Can Gradient Descent be applied here to $f$?

31 Views Asked by At

If I have an objective function such as

$$ f(θ_0,θ_1) = \\ \sum_{i=1}^n \begin{bmatrix}X_i - X_{i-1} + \frac{1}{n}(θ_0 + θ_1X_{i-1} )Y_{i-1} \\ Y_i - Y_{i-1} - \frac{1}{n}(θ_0 + θ_1X_{i-1} )Y_{i-1} \end{bmatrix}^{T}\begin{bmatrix}X_i - X_{i-1} + \frac{1}{n}(θ_0 + θ_1X_{i-1} )Y_{i-1} \\ Y_i - Y_{i-1} - \frac{1}{n}(θ_0 + θ_1X_{i-1} )Y_{i-1} \end{bmatrix} $$

Let $\Delta X_i = X_{i}-X_{i-1}$ and analogously for $\Delta Y_i$

Then $$f(\theta_0,\theta_1) = \sum_{i=1}^n \left(\Delta X_i\right)^2+\left(\Delta Y_i\right)^2 + \frac{2}{n^2}\left(\theta_0+\theta_1X_{i-1}\right)^2\left(\Delta Y_{i-1}\right)^2 \\+ \frac{2}{n}\Delta X_i(\theta_0+\theta_1X_{i-1})Y_{i-1} - \frac{2}{n}\Delta Y_i(\theta_0+\theta_1X_{i-1})Y_{i-1} $$

I would like to approximate $\arg \min_{θ_0,θ_1}f(θ_0,θ_1)$ where $(X_i,Y_i)$ are given data points. Treating this as an optimization problem, is it possible to apply gradient descent or stochastic gradient descent?
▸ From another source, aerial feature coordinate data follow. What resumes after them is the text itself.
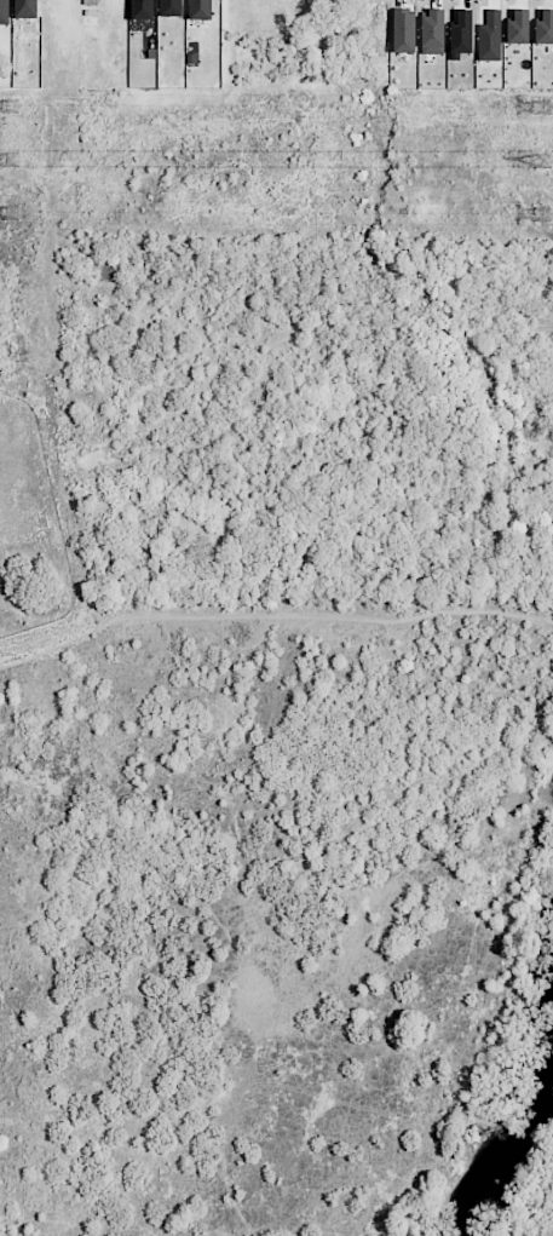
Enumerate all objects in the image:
building: (171, 8)
building: (26, 9)
building: (142, 9)
building: (201, 9)
building: (4, 12)
building: (405, 30)
building: (433, 31)
power tower: (542, 107)
power tower: (15, 111)
power tower: (14, 161)
power tower: (545, 162)
power tower: (14, 213)
power tower: (545, 215)

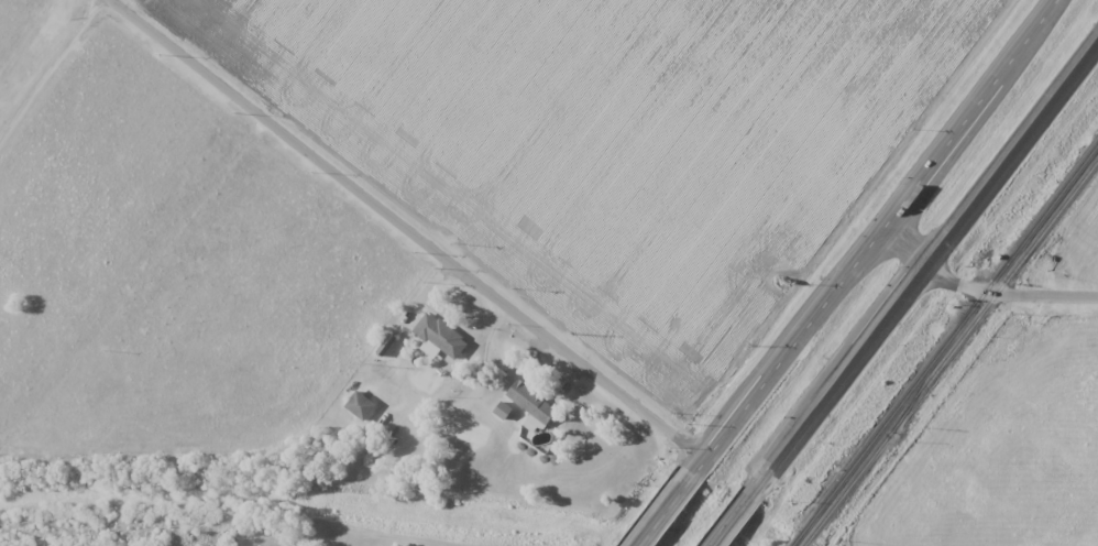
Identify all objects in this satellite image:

Many of the examples I find for GD or SGD are on a simple functions such $g(x) = x^2, etc$.

Or if applying GD or SGD is not reasonable here what is the cause of concern?

If $n=1$, a critical point would be of the form $\theta_1 = - \frac{\theta_0}{X_{0}}$ but I am concerned with $n >> 1$.

Further than this $\theta_0, \theta_1$ would have some constraints but would like to understand this one part at a time.